One of the heaviest resource-consuming tasks of KGEMM, as with all MEMs, is the collection, update, revision, and maintenance of data. In econometric modeling, data are the key elements in determining the statistical properties of relationships. In this regard, data availability plays an important role in establishing linkages between the variables in time series-based MEMs. As discussed in the literature review, MEMs are heavily data-intensive, and obtaining comprehensive results is conditional upon the accuracy and time span of the data. MEMs are also data-dependent, with data updates and revisions resulting in re-estimation of the behavioral equations.

The fifth version of KGEMM has 828 annual time-series variables. In total, 397 of them are endogenous, expressed by behavioral equations and identities. There are 96 behavioral equations, and the rest endogenous variables are represented by identities. The endogenous variables are those on which we are interested in examining the impacts of other variables including domestic policy variables, as well as variables from the rest of the world. There are two main types of identities across the blocks of the model: System of National Accounting identities (e.g., total demand is the sum of private and government consumption, investments, and net exports) and definitional identities (e.g., nominal value added is obtained by multiplying real value added and the respective price deflator). The other 431 variables are exogenous in KGEMM. Many of the exogenous variables are dummy variables that capture permanent and temporary changes in relationships (that cannot be explained by the data)Footnote 1 and discrepancy or error terms that are used to balance relationships. The rest of the world variables, which provide a comprehensive picture of the global economic and energy ties of Saudi Arabia, are also treated as exogenous variables.Footnote 2 The remaining exogenous variables are policy-related variables and energy prices.

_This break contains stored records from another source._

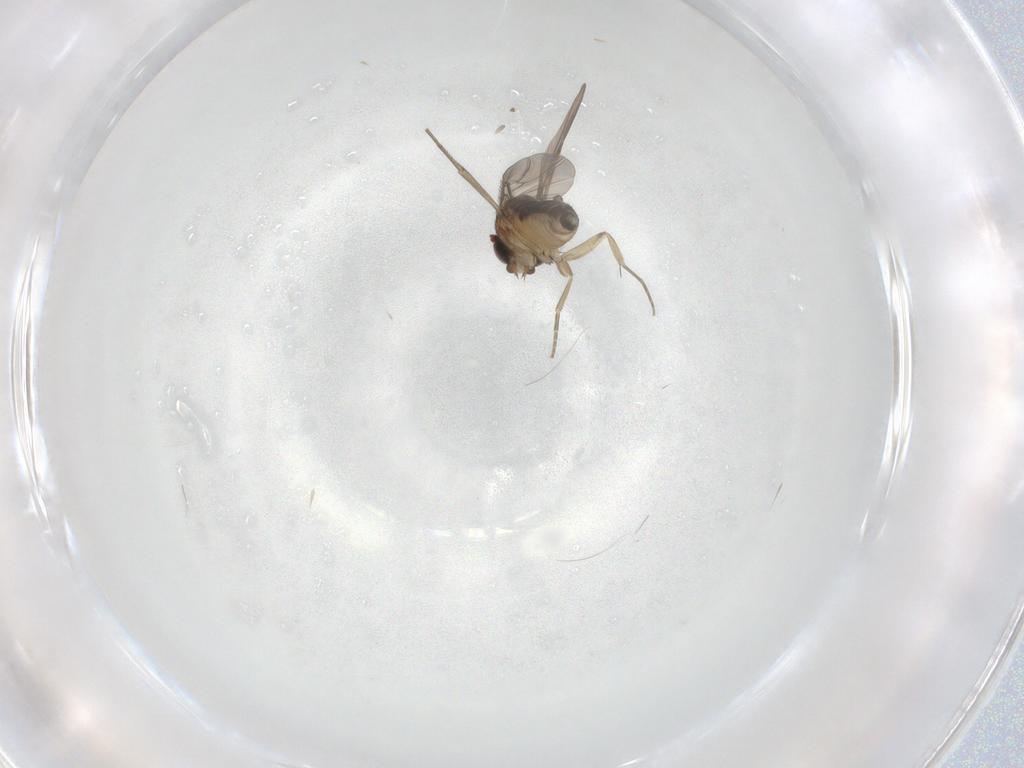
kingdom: Animalia
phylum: Arthropoda
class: Insecta
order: Diptera
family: Phoridae
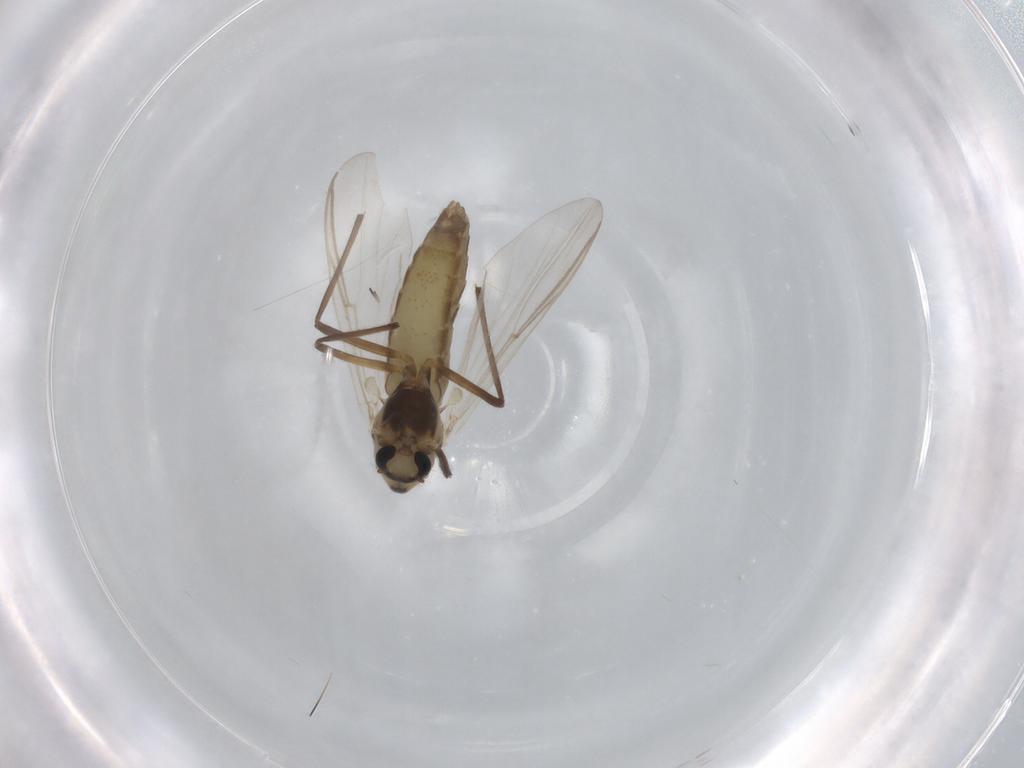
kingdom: Animalia
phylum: Arthropoda
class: Insecta
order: Diptera
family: Chironomidae
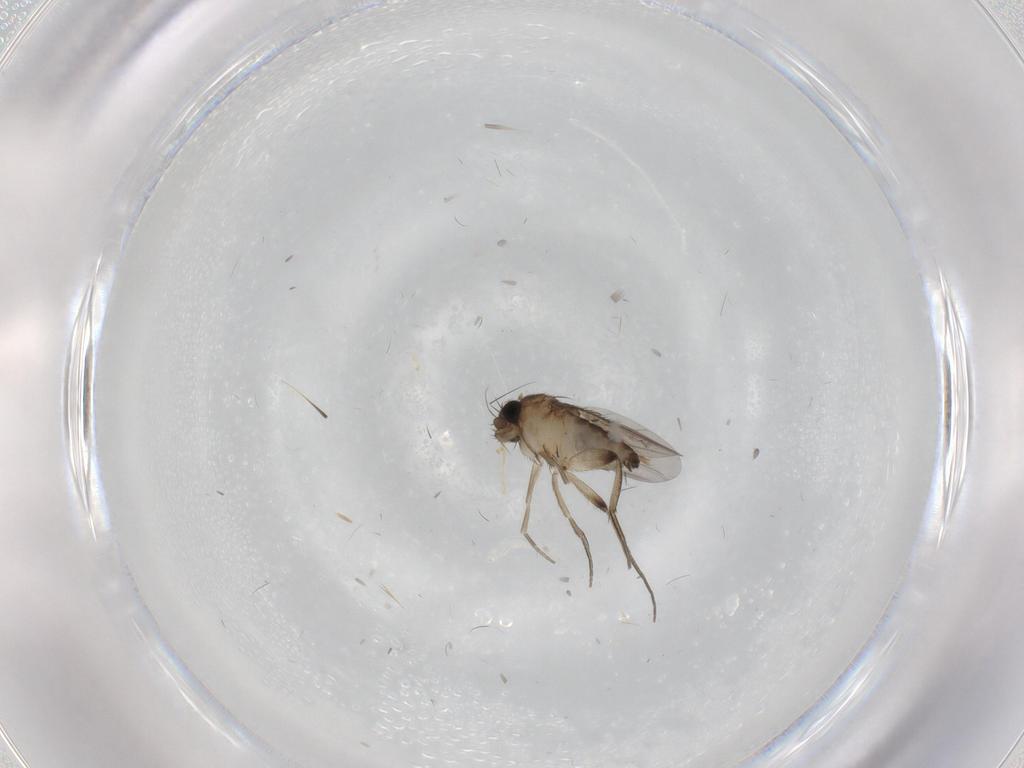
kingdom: Animalia
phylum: Arthropoda
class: Insecta
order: Diptera
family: Phoridae
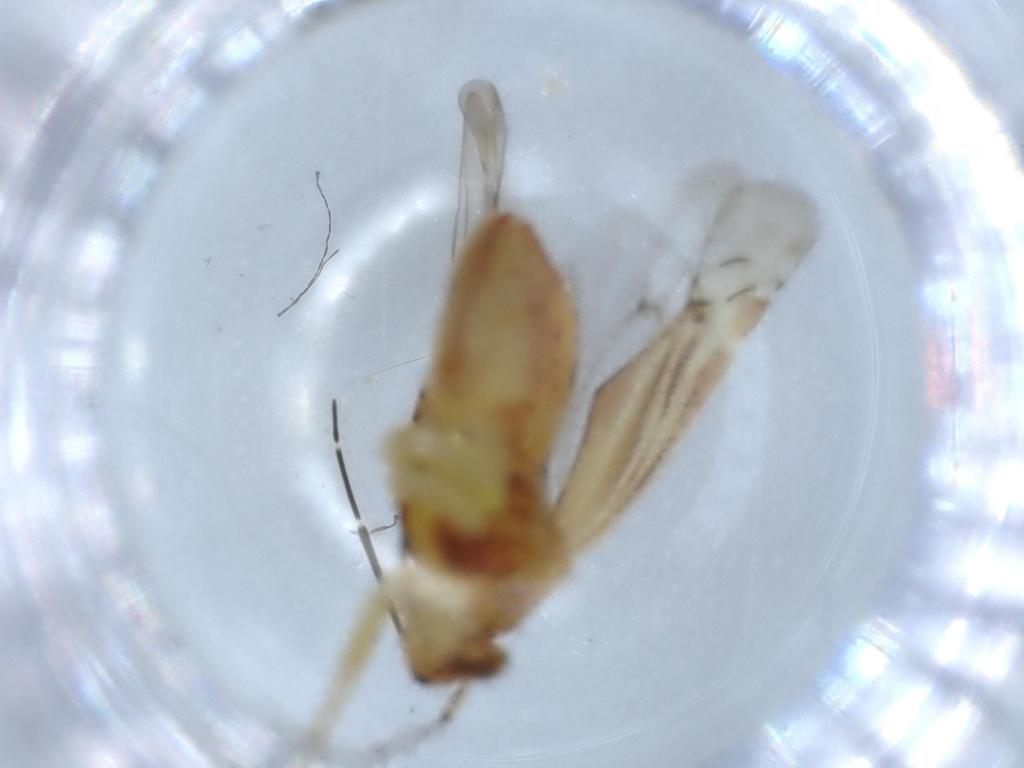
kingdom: Animalia
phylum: Arthropoda
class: Insecta
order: Hemiptera
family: Miridae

The data were collected from various domestic and external sources. Most of the domestic data come from the General Authority of Statistics (GaStat), formerly the Central Department of Statistics (CDSI) and the Saudi Arabian Monetary Agency (SAMA). These two sources provide a crucial portion of the country’s data. Some domestic data are collected from the Ministry of Energy (MoE), and Saudi Aramco, the Ministry of Economy and Planning (MEP), the Ministry of Finance (MoF). External data mainly come from the databases of Oxford Economics Global Economic Model, the World Bank, the United Nations, the International Monetary Fund, and the International Energy Agency. The KGEMM database includes aggregated and disaggregated sector-level data. The KGEMM database contains nominal, real (usually at 2010 prices), index, ratio, and other user-calculated variables data for the real, monetary, fiscal, external, energy sectors, as well as consumer and producer prices, labor market, and population. The mnemonics and descriptions of the variables used in the fifth version of KGEMM are documented in Appendix B.